Generations of Arkansas rice growers who farmed the flood plains near the Mississippi River had little reason to pay attention to water supplies or their impact on a changing climate. Dan Hooks is different.

Defying the common practice of constantly flooding fields—which creates methane and makes rice the biggest emitter of greenhouse gases among U.S. crops—Hooks experimented for three years with a low-water technique on 500 acres of rice. Turns out, when he allows the crop to dry out before irrigating again, he’s cut water usage in half and saved money without hurting yield.

“If farmers weren’t willing to change, we’d still be using mules,” Hooks said by telephone from Slovak, Arkansas, about 70 miles (113 kilometers) west of the Mississippi, the biggest U.S. river and a water source for millions of people. “I’m happy to be a guinea pig.”

While fossil fuels like oil and coal get most of the blame for climate change and pollution, agriculture also contributes to the problem. American farmers—the world’s biggest grain producers—are responsible for 9 percent of all U.S. greenhouse-gas emissions, and rice has three times as much per acre as corn and five times that of wheat, according to a University of California-Davis study in 2012.

The technique used by Hooks, called Alternate Wetting Drying, reduces methane emissions, as well as water and fertilizer use. The concept was developed three decades ago in Africa and popularized in Asia during the 1990s. It’s now being employed in the U.S. on 35,000 acres, from southeast Missouri to Louisiana’s Gulf Coast, by farmers calling themselves Nature’s Stewards. The group thinks changing the way rice is cultivated could mean a more carbon-friendly future for the Mississippi Delta, the biggest growing region.

They may be right. But absent larger incentives—a prolonged water shortage, for example, or taxes and fees tied to emissions—the new methods may struggle to win a wider following among tradition-bound farmers.

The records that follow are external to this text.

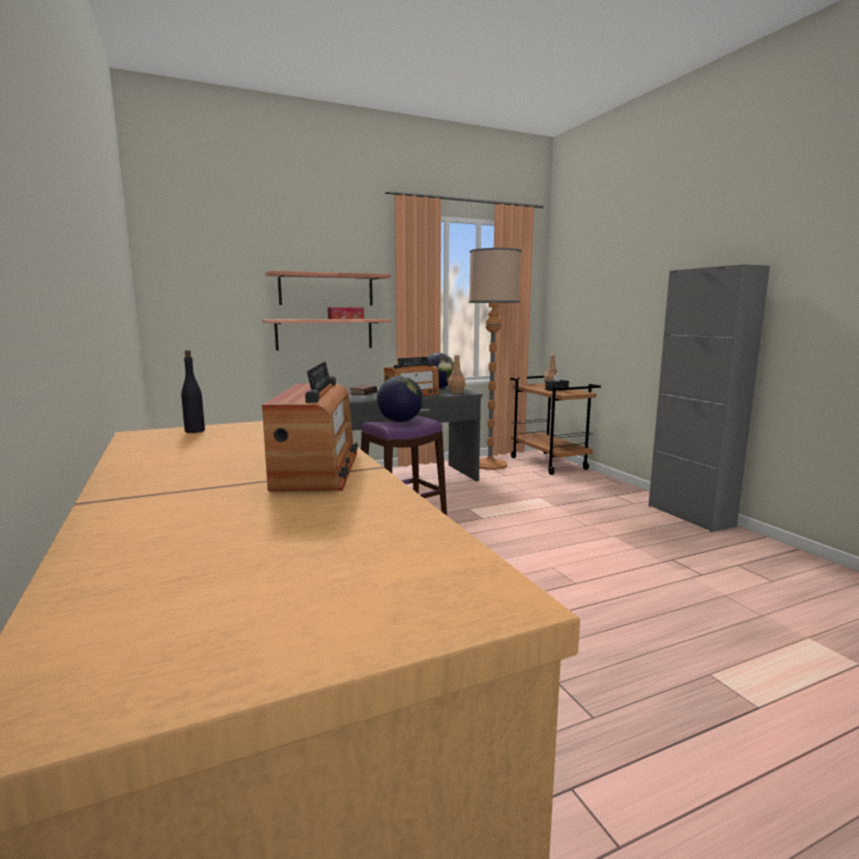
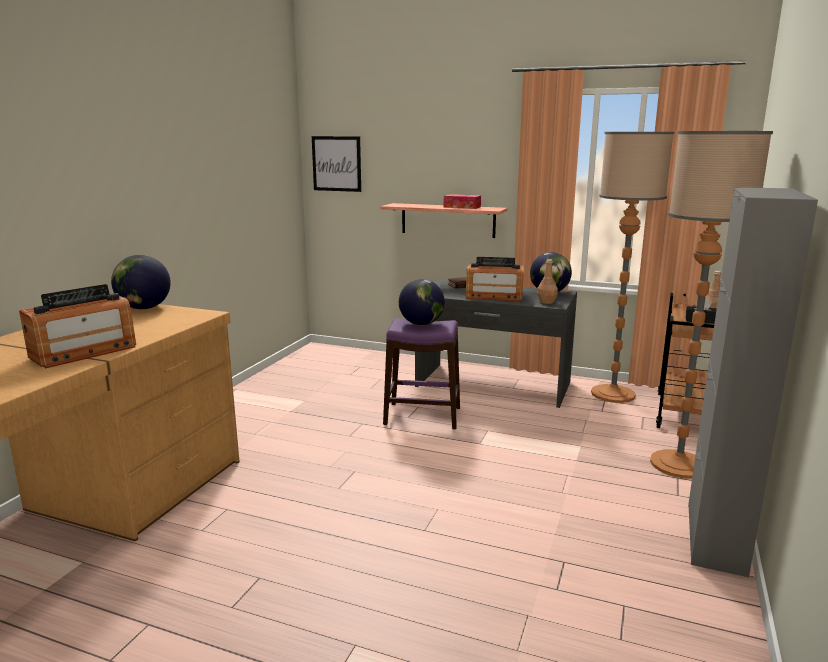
camera: 45 degrees right, 5 degrees up
black bottle [181,350,205,433] -> globe [111,255,171,309]
shelf [265,271,391,305] -> none
none -> picture [312,136,361,192]
none -> floor lamp [650,131,773,479]

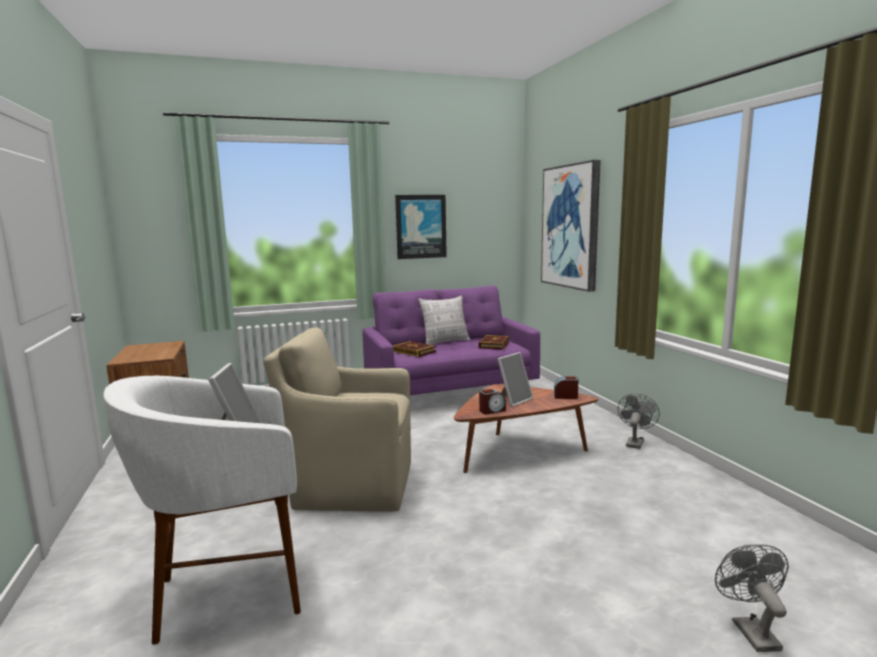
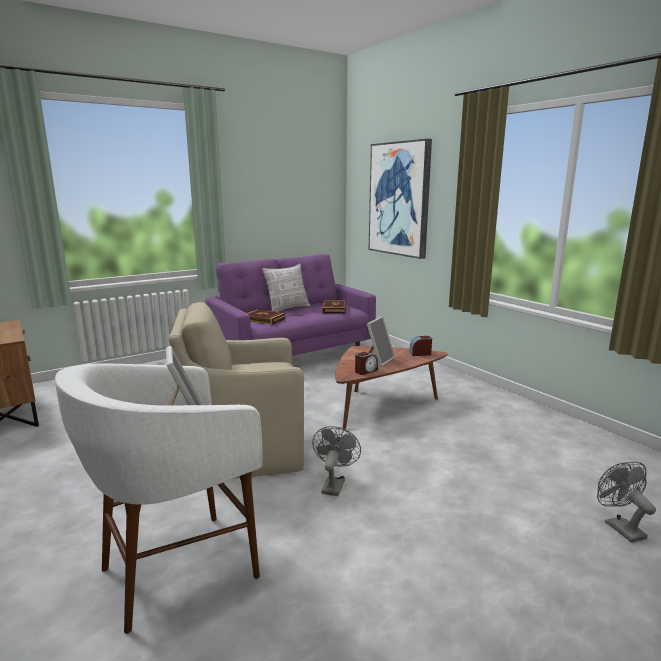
camera: 15 degrees left, 5 degrees up
picture [395,195,447,259] -> none
grey fan [618,393,660,449] -> grey fan moved to [312,426,361,496]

A national market for carbon credits would provide exactly such an incentive, and during the early days of President Barack Obama’s administration, there were attempts to create one. House lawmakers proposed a system, called cap-and-trade, designed to encourage power plants and manufacturers to lower fossil-fuel emissions through the use of carbon credits. At the time, groups including the National Farmers Union tried to develop carbon credits farmers could sell on exchanges.

Cap-and-trade never made it out of Congress, and broad support since then has all but vanished. President Donald Trump last month signed an executive order attempting to roll back the government’s previous efforts to fight climate change.

However, the changing climate is affecting agriculture and could put a premium on reduced water usage. The earth has posted record-high temperatures in much of the past decade. California, the other center of U.S. rice production, just emerged from a multiyear drought. Five years ago, the Midwest had its worst drought since the 1930s Dust Bowl.

Nature’s Stewards is trying to provide evidence that Alternate Wetting Drying can make economic sense for rice farmers, according to Dennis Carman, an adviser who is chief engineer and director of the White River Irrigation District in Hazen, Arkansas. The effort is being aided by grants from Little Rock-based Winrock International, Environmental Defense Fund, the U.S. Department of Agriculture and others.

Normally, a rice farmer might flood his field under four inches (10 centimeters) of water at the beginning of the season and keep it at that level. Under Alternate Wetting Drying, farmers let the water drop to around two inches before applying more. The variation in soil moisture helps keep pests down, stretches the life of any fertilizer and lets rainwater do some of the work of keeping fields moist, rather than rely on irrigation, Carman said.

That can save up to $50 an acre on production costs that can reach $1,000 an acre—important savings in a low-margin industry that’s seeing harder times, he said.

But while the practice has been around for decades and is common in Asia, few American growers use Alternate Wetting Drying because water has usually been more abundant. And while savings are real, so are the hours and resources required for creating and documenting a new production system.

Tough economic times make farmers very conscious of risk and wary of any changes that could create yield and revenue losses with little promise of return, said Chip Bowling, vice chairman of the U.S. Farmers and Ranchers Alliance, an umbrella of U.S. farm groups.

American farmers will see profit drop for a fourth straight year in 2017, the longest slump since the 1970s, according to the USDA. Revenue from rice last year totaled $2.37 billion, down 30 percent from a record in 2008, government data show.

“Anytime you see a change in production practices, it has to be enough of a change in dollars and cents to justify the change,” said Bowling, a former head of the National Corn Growers Association who raises that crop in Maryland. While farmers take pride in being good land stewards, many won’t change how they grow crops unless it helps them make or save money, Bowling said. That’s not happening, partly because carbon markets aren’t working for them, he said.

California has a fledgling market for carbon trading, and Arkansas farmers could potentially take part in it to monetize the carbon reduction from the Alternate Wetting Drying method. But right now, the cost of paperwork, time and record keeping is greater than the financial benefit of $5 a ton, Carman said. If the price reaches $20 a ton, farmers would begin to consider a switch, he said.

“These guys aren’t going to do this for nothing,” Carman said. “The production system is workable, but the economics are not there.” Jim Whitaker, who farms 5,700 acres of rice outside McGahee, Arkansas, about 100 miles southeast of Little Rock, says he’s taking the long-term view.

“This is the way of the future,” he said. “The way we’re touching sustainability addresses the social, the economic and the environmental. If we’re using less, we generate carbon credits, we lower our methane gas emissions. We’re saving real dollars, putting dollars into farm-family pockets, and we’re making society better.”